Provided data ::
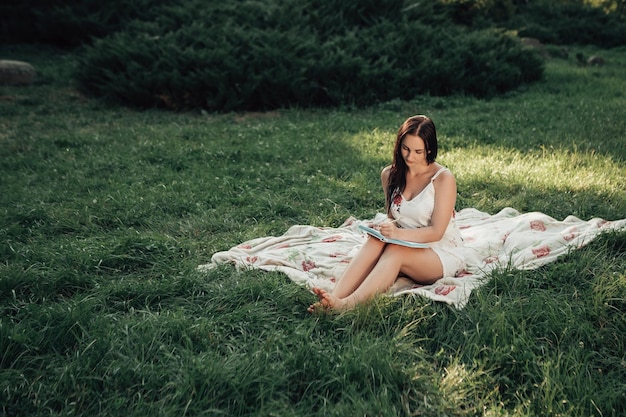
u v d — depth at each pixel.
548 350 3.15
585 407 2.73
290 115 10.52
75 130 9.53
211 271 4.13
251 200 5.95
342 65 11.10
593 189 5.75
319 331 3.40
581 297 3.68
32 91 12.36
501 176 6.32
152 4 16.83
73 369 3.00
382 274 3.68
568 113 9.62
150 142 8.31
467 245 4.44
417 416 2.74
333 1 13.45
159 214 5.60
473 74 11.97
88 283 4.04
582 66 15.48
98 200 5.85
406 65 11.78
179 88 11.02
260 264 4.30
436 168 3.96
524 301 3.61
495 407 2.74
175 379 2.97
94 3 16.78
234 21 13.15
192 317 3.60
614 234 4.31
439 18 13.73
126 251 4.49
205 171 6.98
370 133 8.80
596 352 3.12
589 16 21.91
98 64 12.08
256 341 3.26
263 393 2.83
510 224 4.80
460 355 3.13
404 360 3.09
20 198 6.00
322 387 2.92
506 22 19.11
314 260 4.40
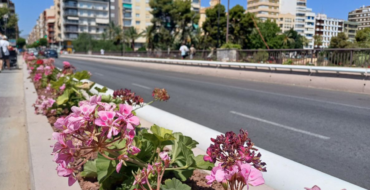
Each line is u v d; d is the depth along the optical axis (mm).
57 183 2572
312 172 2674
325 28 107250
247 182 1486
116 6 113188
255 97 9875
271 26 75062
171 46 58594
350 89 11391
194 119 6586
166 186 2055
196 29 63844
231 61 20484
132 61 33500
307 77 13164
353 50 12070
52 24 139625
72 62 38531
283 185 2650
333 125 6055
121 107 1854
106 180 2387
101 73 20641
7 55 17141
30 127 4316
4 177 3438
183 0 60969
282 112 7395
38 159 3086
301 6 150000
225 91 11414
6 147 4445
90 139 1715
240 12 54281
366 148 4574
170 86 13055
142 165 2068
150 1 57812
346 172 3652
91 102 1954
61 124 1754
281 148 4578
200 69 21188
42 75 8391
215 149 1660
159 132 2527
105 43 78250
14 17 76625
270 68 15172
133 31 78375
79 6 107062
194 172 2955
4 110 6949
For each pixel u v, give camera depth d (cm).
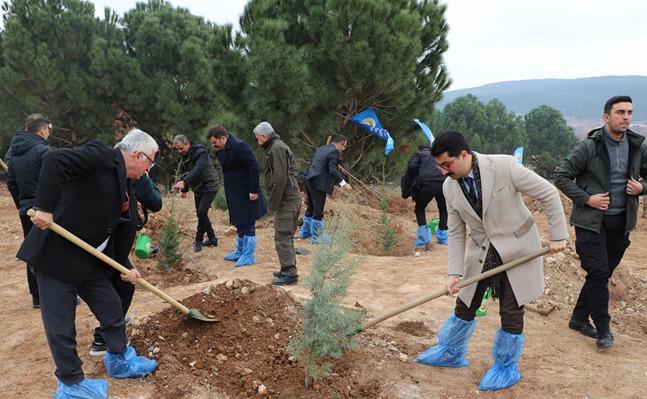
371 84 1236
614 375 397
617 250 463
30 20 1836
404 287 610
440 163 347
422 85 1378
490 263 369
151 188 447
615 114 420
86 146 318
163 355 385
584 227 442
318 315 352
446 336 397
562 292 606
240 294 452
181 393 346
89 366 378
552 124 6066
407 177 833
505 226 358
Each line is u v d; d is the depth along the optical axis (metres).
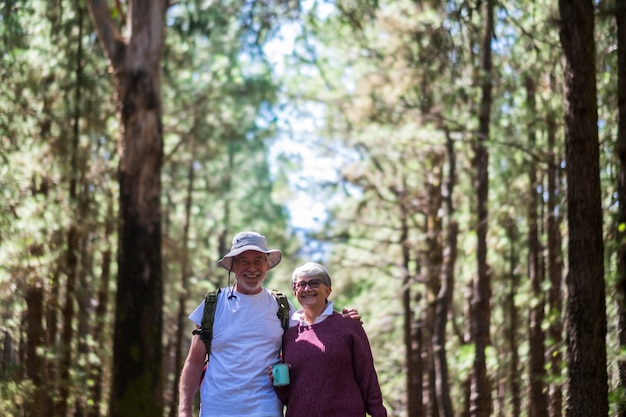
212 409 6.04
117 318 13.22
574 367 9.06
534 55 16.78
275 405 6.05
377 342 32.09
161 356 13.20
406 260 27.36
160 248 13.51
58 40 19.05
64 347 17.48
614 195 12.16
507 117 19.06
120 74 13.79
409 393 26.22
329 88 26.64
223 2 17.08
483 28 17.27
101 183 20.12
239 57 27.59
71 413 20.83
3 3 17.72
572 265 9.16
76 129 18.44
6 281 17.02
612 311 12.71
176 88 26.72
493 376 19.31
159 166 13.68
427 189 24.83
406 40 19.09
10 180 17.09
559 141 17.28
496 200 20.17
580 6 9.34
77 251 18.16
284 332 6.18
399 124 21.47
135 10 13.90
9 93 17.53
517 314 22.50
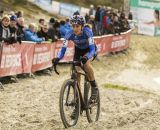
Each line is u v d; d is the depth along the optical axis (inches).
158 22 1200.8
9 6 1149.7
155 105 377.4
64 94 270.8
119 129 266.4
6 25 442.0
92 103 296.0
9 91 417.7
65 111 274.2
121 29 906.7
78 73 281.4
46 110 352.5
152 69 753.0
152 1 1190.3
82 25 275.6
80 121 310.3
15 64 477.4
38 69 537.6
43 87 455.2
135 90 512.1
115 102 412.2
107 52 799.1
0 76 449.1
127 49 900.0
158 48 970.7
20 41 476.4
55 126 294.7
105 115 354.0
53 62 275.6
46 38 572.4
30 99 390.6
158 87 581.6
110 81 565.6
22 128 291.4
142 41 1013.8
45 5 1257.4
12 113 335.0
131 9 1187.9
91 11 997.8
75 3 1526.8
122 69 705.6
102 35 819.4
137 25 1187.9
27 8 1201.4
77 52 287.7
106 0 1644.9
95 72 634.2
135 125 280.4
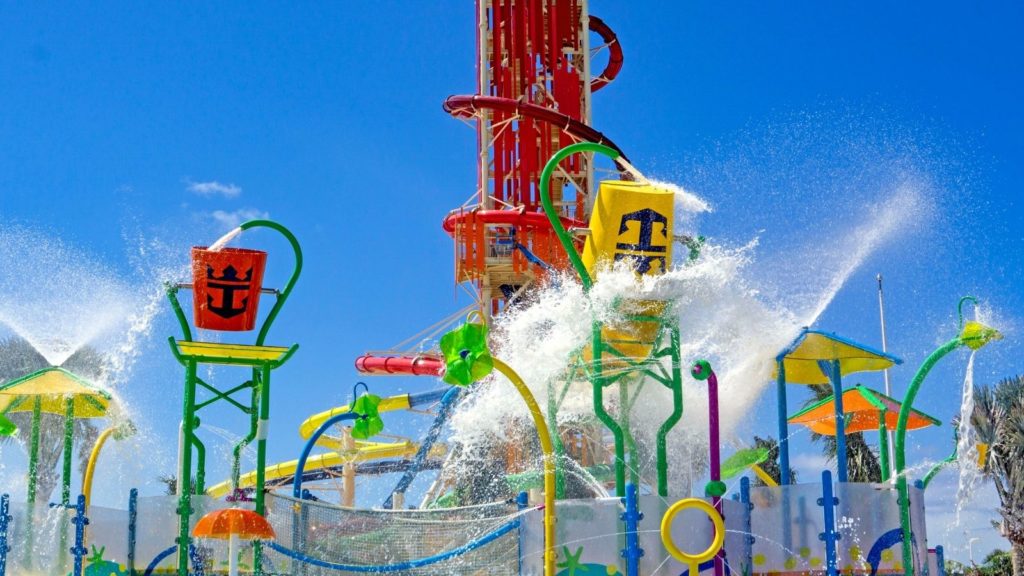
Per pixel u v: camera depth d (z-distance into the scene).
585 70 27.44
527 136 25.86
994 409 29.12
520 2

Task objective ::
Beginning with the line where "82 25 275.6" appears, reproduce every remaining line of the listing above, the last one included, but none of the pictures.

Output ::
82 25 275.6
80 121 310.3
15 64 477.4
38 69 537.6
43 87 455.2
135 90 512.1
115 102 412.2
107 52 799.1
0 76 449.1
127 49 900.0
158 48 970.7
20 41 476.4
55 126 294.7
105 115 354.0
53 62 275.6
46 38 572.4
30 99 390.6
158 87 581.6
110 81 565.6
22 128 291.4
142 41 1013.8
45 5 1257.4
12 113 335.0
131 9 1187.9
91 11 997.8
75 3 1526.8
122 69 705.6
102 35 819.4
137 25 1187.9
27 8 1201.4
77 52 287.7
106 0 1644.9
95 72 634.2
135 125 280.4
Per pixel u v: camera depth d (z-distance into the scene).
585 70 27.44
527 136 25.86
994 409 29.12
520 2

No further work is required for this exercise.